Written request >>
Count the lines in the entries below that contain the word "family", and reply with only the number.

>> Start

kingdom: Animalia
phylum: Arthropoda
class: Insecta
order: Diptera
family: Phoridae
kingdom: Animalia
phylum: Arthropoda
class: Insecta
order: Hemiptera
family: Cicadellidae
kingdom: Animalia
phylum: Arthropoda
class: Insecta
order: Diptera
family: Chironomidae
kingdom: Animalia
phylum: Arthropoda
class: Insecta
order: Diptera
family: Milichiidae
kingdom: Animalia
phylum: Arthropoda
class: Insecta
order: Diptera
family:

>> End
>> Start

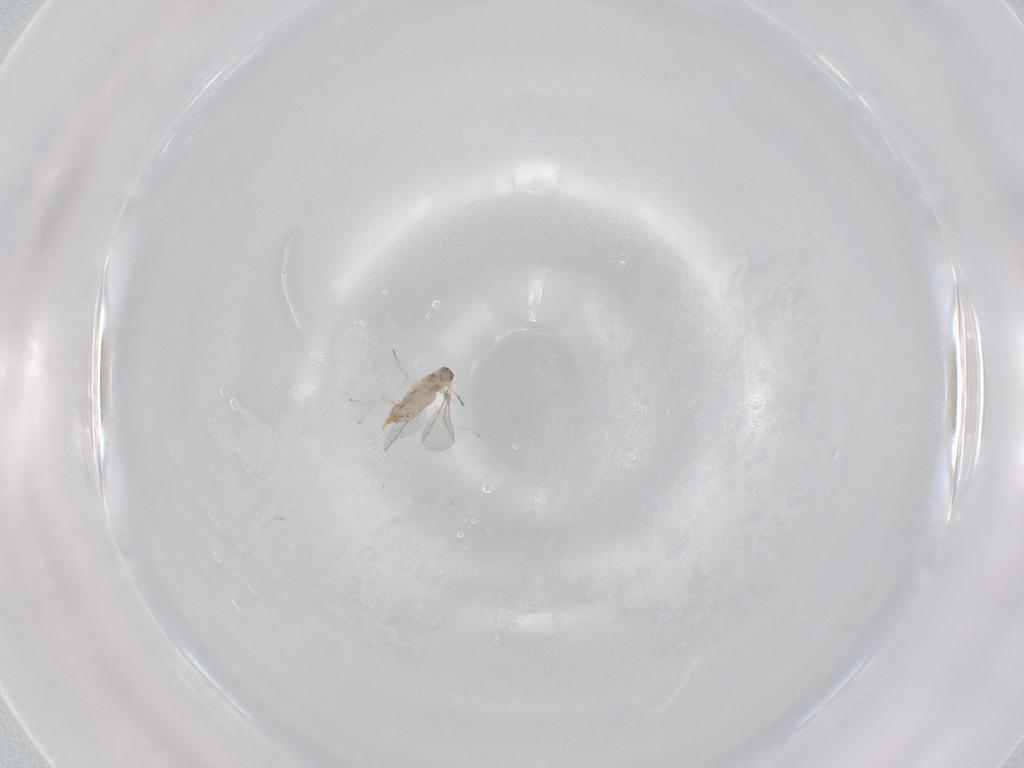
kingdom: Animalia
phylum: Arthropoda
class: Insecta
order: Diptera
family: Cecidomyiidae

>> End

Correct result >>
6